Approved by the Transportation Policy Committee on March 29, 2023
Approved by the Public Policy and Practice Committee on April 19, 2023
Adopted by the Board of Direction on July 22, 2023

Policy

The American Society of Civil Engineers (ASCE) supports public transportation as an essential component of a comprehensive, integrated, multi-modal transportation system for America’s communities. The robust funding, planning, design, construction, operation, and long-term maintenance of public transportation systems is vital to ensuring mobility options for all segments of society. Further, ASCE encourages:

  • Investment by public and private stakeholders to develop more integrated approaches to building, operating, and adapting public transportation infrastructures to rapidly evolving circumstances.
  • Developing and promoting new planning models and engineering codes and standards that help achieve resource-efficient goals and objectives.
  • Helping communities plan and design for transit-oriented development.
  • Repairing and upgrading aging transit infrastructure.
  • Providing the infrastructure needed to facilitate the replacement of aging, diesel powered buses and ferries with low- and no-emission vehicles.
  • Use of existing right-of-way for transit operations, including use of shoulders during peak traffic hours.

ASCE urges that federal funding for public transportation continues, as a minimum, at fully authorized federal funding levels. Additionally, ASCE supports maintaining the present level of the mass transit account’s share of the federal Highway Trust Fund.

Issue

Public transportation plays a vital role in our nation’s economy, providing essential mobility accessibility to millions of people in urban, suburban, and rural communities. The ASCE 2021 Infrastructure Report Card gave our nation’s transit systems a D-.

Recently, pandemic-related issues have induced significant shifts in trip generation and distribution as well as mode choice, which impacts the conventional approaches to developing and operating public transportation systems. Modeling and implementation of these systems to meet these changes are needed to ensure that they can provide mobility in ways that meet travelers’ needs. Unfortunately, 45% of Americans still have no access to transit systems. As communities rethink these systems, they need assistance to plan and design for transit-oriented design, which could include bus rapid transit lines, first and last mile systems, multi-modal transit hubs, strategically placed ride-sharing lots, providing the space within the public right-of-way to accommodate dedicated lanes and multi-modal and other accessible features to be inclusive of all users regardless of their income or demographic.

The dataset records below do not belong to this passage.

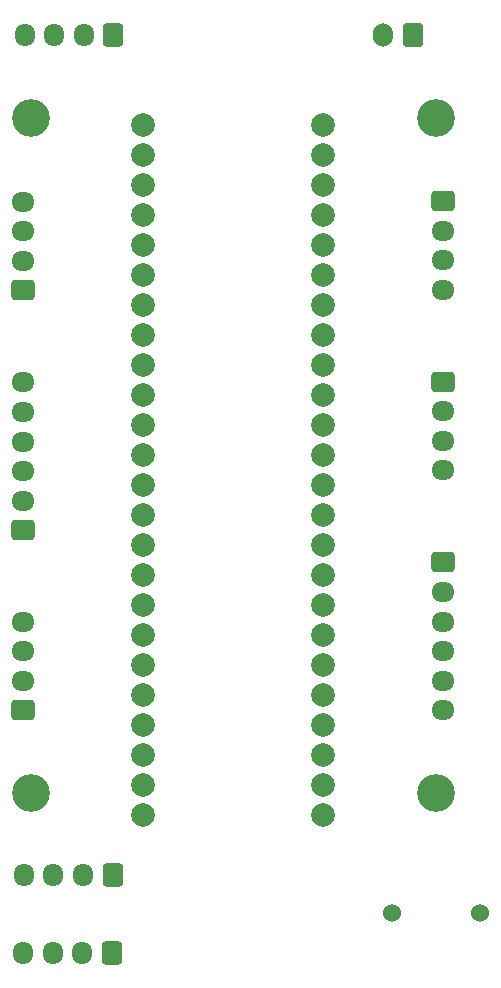
<source format=gbr>
%TF.GenerationSoftware,KiCad,Pcbnew,8.0.3*%
%TF.CreationDate,2024-09-30T00:23:01-04:00*%
%TF.ProjectId,mcu-board,6d63752d-626f-4617-9264-2e6b69636164,rev?*%
%TF.SameCoordinates,Original*%
%TF.FileFunction,Soldermask,Bot*%
%TF.FilePolarity,Negative*%
%FSLAX46Y46*%
G04 Gerber Fmt 4.6, Leading zero omitted, Abs format (unit mm)*
G04 Created by KiCad (PCBNEW 8.0.3) date 2024-09-30 00:23:01*
%MOMM*%
%LPD*%
G01*
G04 APERTURE LIST*
G04 Aperture macros list*
%AMRoundRect*
0 Rectangle with rounded corners*
0 $1 Rounding radius*
0 $2 $3 $4 $5 $6 $7 $8 $9 X,Y pos of 4 corners*
0 Add a 4 corners polygon primitive as box body*
4,1,4,$2,$3,$4,$5,$6,$7,$8,$9,$2,$3,0*
0 Add four circle primitives for the rounded corners*
1,1,$1+$1,$2,$3*
1,1,$1+$1,$4,$5*
1,1,$1+$1,$6,$7*
1,1,$1+$1,$8,$9*
0 Add four rect primitives between the rounded corners*
20,1,$1+$1,$2,$3,$4,$5,0*
20,1,$1+$1,$4,$5,$6,$7,0*
20,1,$1+$1,$6,$7,$8,$9,0*
20,1,$1+$1,$8,$9,$2,$3,0*%
G04 Aperture macros list end*
%ADD10C,1.524000*%
%ADD11RoundRect,0.250000X-0.725000X0.600000X-0.725000X-0.600000X0.725000X-0.600000X0.725000X0.600000X0*%
%ADD12O,1.950000X1.700000*%
%ADD13C,3.200000*%
%ADD14RoundRect,0.250000X0.600000X0.725000X-0.600000X0.725000X-0.600000X-0.725000X0.600000X-0.725000X0*%
%ADD15O,1.700000X1.950000*%
%ADD16RoundRect,0.250000X0.600000X0.750000X-0.600000X0.750000X-0.600000X-0.750000X0.600000X-0.750000X0*%
%ADD17O,1.700000X2.000000*%
%ADD18RoundRect,0.250000X0.725000X-0.600000X0.725000X0.600000X-0.725000X0.600000X-0.725000X-0.600000X0*%
%ADD19C,2.000000*%
G04 APERTURE END LIST*
D10*
%TO.C,BZ1*%
X178500000Y-108600000D03*
X186000000Y-108600000D03*
%TD*%
D11*
%TO.C,J8*%
X182880000Y-78940000D03*
D12*
X182880000Y-81440000D03*
X182880000Y-83940000D03*
X182880000Y-86440000D03*
X182880000Y-88940000D03*
X182880000Y-91440000D03*
%TD*%
D11*
%TO.C,J5*%
X182880000Y-48340000D03*
D12*
X182880000Y-50840000D03*
X182880000Y-53340000D03*
X182880000Y-55840000D03*
%TD*%
D13*
%TO.C,H3*%
X182245000Y-41275000D03*
%TD*%
D14*
%TO.C,J3*%
X154940000Y-34290000D03*
D15*
X152440000Y-34290000D03*
X149940000Y-34290000D03*
X147440000Y-34290000D03*
%TD*%
D16*
%TO.C,J9*%
X180300000Y-34290000D03*
D17*
X177800000Y-34290000D03*
%TD*%
D11*
%TO.C,J1*%
X182880000Y-63620000D03*
D12*
X182880000Y-66120000D03*
X182880000Y-68620000D03*
X182880000Y-71120000D03*
%TD*%
D18*
%TO.C,J2*%
X147320000Y-91440000D03*
D12*
X147320000Y-88940000D03*
X147320000Y-86440000D03*
X147320000Y-83940000D03*
%TD*%
D13*
%TO.C,H4*%
X147955000Y-41275000D03*
%TD*%
%TO.C,H1*%
X147955000Y-98425000D03*
%TD*%
D14*
%TO.C,J7*%
X154800000Y-112000000D03*
D15*
X152300000Y-112000000D03*
X149800000Y-112000000D03*
X147300000Y-112000000D03*
%TD*%
D14*
%TO.C,J6*%
X154860000Y-105400000D03*
D15*
X152360000Y-105400000D03*
X149860000Y-105400000D03*
X147360000Y-105400000D03*
%TD*%
D18*
%TO.C,J10*%
X147320000Y-76200000D03*
D12*
X147320000Y-73700000D03*
X147320000Y-71200000D03*
X147320000Y-68700000D03*
X147320000Y-66200000D03*
X147320000Y-63700000D03*
%TD*%
D19*
%TO.C,Teensy4.2*%
X157480000Y-41910000D03*
X157480000Y-44450000D03*
X157480000Y-46990000D03*
X157480000Y-49530000D03*
X157480000Y-52070000D03*
X157480000Y-54610000D03*
X157480000Y-57150000D03*
X157480000Y-59690000D03*
X157480000Y-62230000D03*
X157480000Y-64770000D03*
X157480000Y-67310000D03*
X157480000Y-69850000D03*
X157480000Y-72390000D03*
X157480000Y-74930000D03*
X157480000Y-77470000D03*
X157480000Y-80010000D03*
X157480000Y-82550000D03*
X157480000Y-85090000D03*
X157480000Y-87630000D03*
X157480000Y-90170000D03*
X157480000Y-92710000D03*
X157480000Y-95250000D03*
X157480000Y-97790000D03*
X157480000Y-100330000D03*
X172720000Y-100330000D03*
X172720000Y-97790000D03*
X172720000Y-95250000D03*
X172720000Y-92710000D03*
X172720000Y-90170000D03*
X172720000Y-87630000D03*
X172720000Y-85090000D03*
X172720000Y-82550000D03*
X172720000Y-80010000D03*
X172720000Y-77470000D03*
X172720000Y-74930000D03*
X172720000Y-72390000D03*
X172720000Y-69850000D03*
X172720000Y-67310000D03*
X172720000Y-64770000D03*
X172720000Y-62230000D03*
X172720000Y-59690000D03*
X172720000Y-57150000D03*
X172720000Y-54610000D03*
X172720000Y-52070000D03*
X172720000Y-49530000D03*
X172720000Y-46990000D03*
X172720000Y-44450000D03*
X172720000Y-41910000D03*
%TD*%
D18*
%TO.C,J4*%
X147320000Y-55880000D03*
D12*
X147320000Y-53380000D03*
X147320000Y-50880000D03*
X147320000Y-48380000D03*
%TD*%
D13*
%TO.C,H2*%
X182245000Y-98425000D03*
%TD*%
M02*

</source>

Many public transportation systems have a large financial deficit. This may be a result of deferred maintenance needs, operating losses, or a combination of both. Currently, there is a $176 billion transit backlog, a deficit that is expected to grow to more than $270 billion through 2029. Failure to address this shortfall will inevitability reduce service and increase delays. It is important that users have reliability in a system to get them to work, medical appointments, or shopping. The Infrastructure Investment and Jobs Act can assist in decreasing this financial gap. However, the funding needs to be fully appropriated to provide improvements in mobile device-based applications and telecommunications to provide users of all abilities with up-to-date information. Real-time data is essential to users for route and schedule planning, run and wait times, ridership loads, congestion, and multi-mode availability. This will lead to a more reliable system which should encourage more users.

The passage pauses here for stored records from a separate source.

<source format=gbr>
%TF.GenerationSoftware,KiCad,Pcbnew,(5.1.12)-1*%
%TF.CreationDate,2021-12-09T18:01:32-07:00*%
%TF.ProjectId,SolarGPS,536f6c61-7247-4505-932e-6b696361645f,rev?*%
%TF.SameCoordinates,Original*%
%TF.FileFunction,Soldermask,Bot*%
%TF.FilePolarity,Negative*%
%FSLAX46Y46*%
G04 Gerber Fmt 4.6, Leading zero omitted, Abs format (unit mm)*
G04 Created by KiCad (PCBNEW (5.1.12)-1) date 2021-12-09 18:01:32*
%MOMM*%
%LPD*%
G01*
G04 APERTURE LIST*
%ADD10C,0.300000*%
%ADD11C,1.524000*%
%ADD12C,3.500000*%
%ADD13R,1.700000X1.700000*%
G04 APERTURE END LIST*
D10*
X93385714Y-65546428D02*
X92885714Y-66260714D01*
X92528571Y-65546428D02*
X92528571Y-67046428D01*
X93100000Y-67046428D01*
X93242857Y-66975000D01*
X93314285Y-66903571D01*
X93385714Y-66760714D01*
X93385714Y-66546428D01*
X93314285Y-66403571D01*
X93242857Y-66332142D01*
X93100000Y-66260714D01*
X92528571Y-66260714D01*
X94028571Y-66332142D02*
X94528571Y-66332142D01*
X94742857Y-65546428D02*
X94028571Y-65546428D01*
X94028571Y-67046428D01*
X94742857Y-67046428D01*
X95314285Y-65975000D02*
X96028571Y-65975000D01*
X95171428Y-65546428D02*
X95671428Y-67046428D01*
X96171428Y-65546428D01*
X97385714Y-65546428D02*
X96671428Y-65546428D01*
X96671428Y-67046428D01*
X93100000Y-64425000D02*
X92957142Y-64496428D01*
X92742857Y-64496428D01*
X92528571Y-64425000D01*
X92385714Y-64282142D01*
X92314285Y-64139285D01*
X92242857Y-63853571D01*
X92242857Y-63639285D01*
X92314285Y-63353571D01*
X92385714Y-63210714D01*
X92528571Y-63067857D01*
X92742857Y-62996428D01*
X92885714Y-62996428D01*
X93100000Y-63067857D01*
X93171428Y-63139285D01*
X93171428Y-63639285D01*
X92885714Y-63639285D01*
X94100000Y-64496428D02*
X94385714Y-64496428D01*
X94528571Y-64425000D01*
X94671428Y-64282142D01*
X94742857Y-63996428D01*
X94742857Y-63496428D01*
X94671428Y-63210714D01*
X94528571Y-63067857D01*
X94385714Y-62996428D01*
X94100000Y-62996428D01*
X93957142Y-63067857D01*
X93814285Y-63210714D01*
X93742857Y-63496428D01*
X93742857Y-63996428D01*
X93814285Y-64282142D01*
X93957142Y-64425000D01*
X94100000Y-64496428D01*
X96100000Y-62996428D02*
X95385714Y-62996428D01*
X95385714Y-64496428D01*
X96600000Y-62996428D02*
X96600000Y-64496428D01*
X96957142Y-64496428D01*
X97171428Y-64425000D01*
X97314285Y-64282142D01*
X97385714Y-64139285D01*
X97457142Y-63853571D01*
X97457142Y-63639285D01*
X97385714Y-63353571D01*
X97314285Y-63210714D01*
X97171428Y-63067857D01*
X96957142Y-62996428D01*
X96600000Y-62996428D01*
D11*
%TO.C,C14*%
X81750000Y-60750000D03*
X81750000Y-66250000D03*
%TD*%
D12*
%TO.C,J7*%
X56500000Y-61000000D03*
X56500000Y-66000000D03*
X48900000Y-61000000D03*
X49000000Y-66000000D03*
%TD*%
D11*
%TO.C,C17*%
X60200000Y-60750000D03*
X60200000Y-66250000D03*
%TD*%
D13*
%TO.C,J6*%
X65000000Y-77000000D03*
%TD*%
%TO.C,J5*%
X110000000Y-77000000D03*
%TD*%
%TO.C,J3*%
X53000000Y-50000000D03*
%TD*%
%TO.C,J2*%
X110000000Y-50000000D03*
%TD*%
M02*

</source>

Finally, there has been a greater demand on public transportation agencies to provide greener systems, such as more low or zero emission vehicles as they replace an aging fleet of buses, ferries, and trains. However, the cost of conversion from internal combustion engines to electric propulsion is expensive and requires significant attention and investment in the infrastructure build-out.

Rationale

The benefits of public transportation are numerous and include demand responsive transit programs that provide mobility to elderly individuals and people with disabilities; allow lower income workers and their families accessibility to reach jobs and meet their daily needs; provides commuters the convenience of taking transit, even if they have other transportation choices; provides businesses with greater access to a larger pool of workers who themselves have more reliable commutes; reduces automobile commuters which can result in more efficient goods movement, as well as cleaner air; result in an increase in property values and development potential in high quality transit areas; and provides the safest mode of surface transportation, orders of magnitude safer than automobile use, and as modal shares of transit increase, the aggregate safety of surface transportation also increases.